If you are told that you cannot visit your child’s classroom or teacher at all, not even when general ed parents are allowed to visit because you might violate FERPA, then you have found evidence of discrimination.

If your district has stated policies that welcome parents of general ed students and prevent parents of special ed children to have the same access, then you have found evidence of discrimination on the basis of disability.  That is against the law and the basis for a Civil Rights Complaint with the Office of Civil Rights.

Using FERPA to Discriminate

I strongly believe that school districts are incorrectly citing FERPA to discriminate against parents of children with disabilities.  And incidents are only increasing.   District administrators have been growing bolder about denying parents access to observing their child’s classroom, while parents of general ed kids are welcomed in with open arms.
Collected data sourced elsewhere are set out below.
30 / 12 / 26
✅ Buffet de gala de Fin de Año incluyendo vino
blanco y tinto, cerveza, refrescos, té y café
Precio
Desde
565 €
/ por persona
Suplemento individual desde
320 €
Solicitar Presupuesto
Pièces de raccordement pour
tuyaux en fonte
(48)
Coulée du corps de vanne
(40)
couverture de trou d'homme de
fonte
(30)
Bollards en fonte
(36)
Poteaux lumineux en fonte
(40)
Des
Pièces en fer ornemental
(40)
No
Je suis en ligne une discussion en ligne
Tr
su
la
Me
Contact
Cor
Part of the reason for this denial of access is because parents have observed abuses by special ed staff when they have visited in the past and reported it or comlained.  Turns out school officials don’t like whistleblowers.

Bye bye access.

Another reason is that some special ed classrooms would be seriously disrupted by parents visiting.  Access can be limited in those situations, but it shouldn’t be denied.
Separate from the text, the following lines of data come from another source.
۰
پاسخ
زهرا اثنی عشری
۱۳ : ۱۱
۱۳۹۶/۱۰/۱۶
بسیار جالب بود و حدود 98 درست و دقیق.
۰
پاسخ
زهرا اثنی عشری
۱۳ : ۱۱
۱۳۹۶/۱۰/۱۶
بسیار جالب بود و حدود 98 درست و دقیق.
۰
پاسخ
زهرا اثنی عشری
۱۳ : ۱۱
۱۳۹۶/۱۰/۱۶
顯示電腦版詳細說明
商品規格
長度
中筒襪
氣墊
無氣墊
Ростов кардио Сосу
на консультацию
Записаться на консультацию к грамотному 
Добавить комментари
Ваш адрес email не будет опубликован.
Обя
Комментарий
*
When a district or school official denies visitation during school hours to a parent considering a new placement in a different school proposed by the district, the question I ask myself is what do they have to hide?
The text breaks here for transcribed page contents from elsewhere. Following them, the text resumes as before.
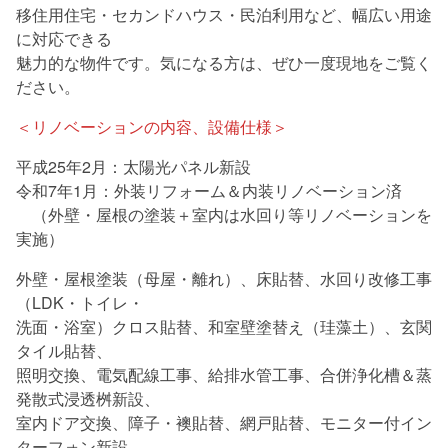
移住用住宅・セカンドハウス・民泊利用など、幅広い用途
に対応できる
魅力的な物件です。気になる方は、ぜひ一度現地をご覧く
ださい。
＜リノベーションの内容、設備仕様＞
平成25年2月：太陽光パネル新設
令和7年1月：外装リフォーム＆内装リノベーション済
（外壁・屋根の塗装＋室内は水回り等リノベーションを
実施）
外壁・屋根塗装（母屋・離れ）、床貼替、水回り改修工事
（LDK・トイレ・
洗面・浴室）クロス貼替、和室壁塗替え（珪藻土）、玄関
タイル貼替、
照明交換、電気配線工事、給排水管工事、合併浄化槽＆蒸
発散式浸透桝新設、
室内ドア交換、障子・襖貼替、網戸貼替、モニター付イン
ターフォン新設、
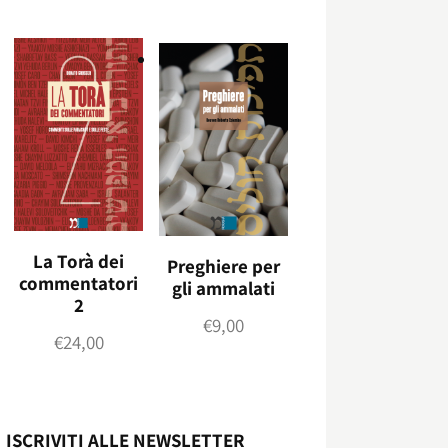
La Torà dei
Preghiere per
commentatori
gli ammalati
2
€
9,00
€
24,00
ISCRIVITI ALLE NEWSLETTER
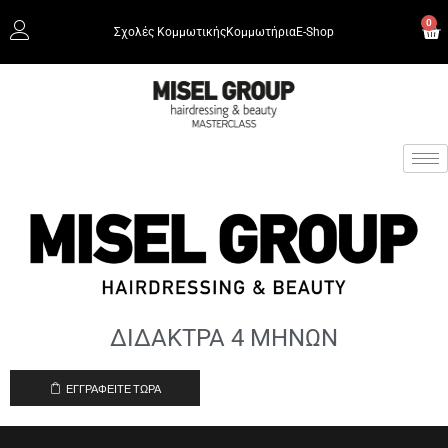
0
Σχολές Κομμωτικής
Κομμωτήρια
Ε-Shop
ΔΙΔΑΚΤΡΑ 4 ΜΗΝΩΝ
ΕΓΓΡΑΦΕΊΤΕ ΤΏΡΑ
What are they afraid the parent will see?

Ending the Discrimination

In order to put a stop to this, I’m suggesting three different potential solutions for parents to try.

First, parents can file a discrimination complaint with the Office of Civil Rights on the basis of disability here.

Using the threat of a Civil Rights complaint and the Letter to Mamas, I was able to overcome a school administrators’ (and their lawyer’s) objection to the parent visiting the school when there were no children in the classroom after school.

Second, parents can use the Level 1, 2, 3 grievance process to bring this issue up before the school board and get their local policy changed.

Third, the parents in a class can approach the teacher at the beginning of the year and tell her that they don’t mind if parents of the other students in the class occasionally observe the class or observe for a specific purpose.  When I say occasionally, I mean 1 a month or 1 a grading period.

A parent could type something up like:

I __________ give my permission for parents of other students in this classroom and parents who are considering this classroom as a placement for their child to observe my child in this classroom during the school day no more than one time a month (or grading period).  The observer should coordinate the time with the teacher to determine the least disruptive time.

And sign and date it.

Teachers could take the initiative and get permission from the parents of the students in the classroom too.

My view from having been a parent and talking to hundreds of parents of kids in special ed programs is that parents don’t mind if another parent goes occasionally to observe.  In fact, most parents with kids in more restricted special ed settings prefer when other parents from the classroom are present observing.

In nearly twenty years of advocating, I’ve never heard a parent complain about another parent visiting their child’s classroom and violating that child’s privacy.

Hopefully, parents reading this will use the suggested strategies to address this in their own district.

If special education really is a collaboration between teachers, schools, and parents, then schools need to stop hiding behind FERPA to shut parents out.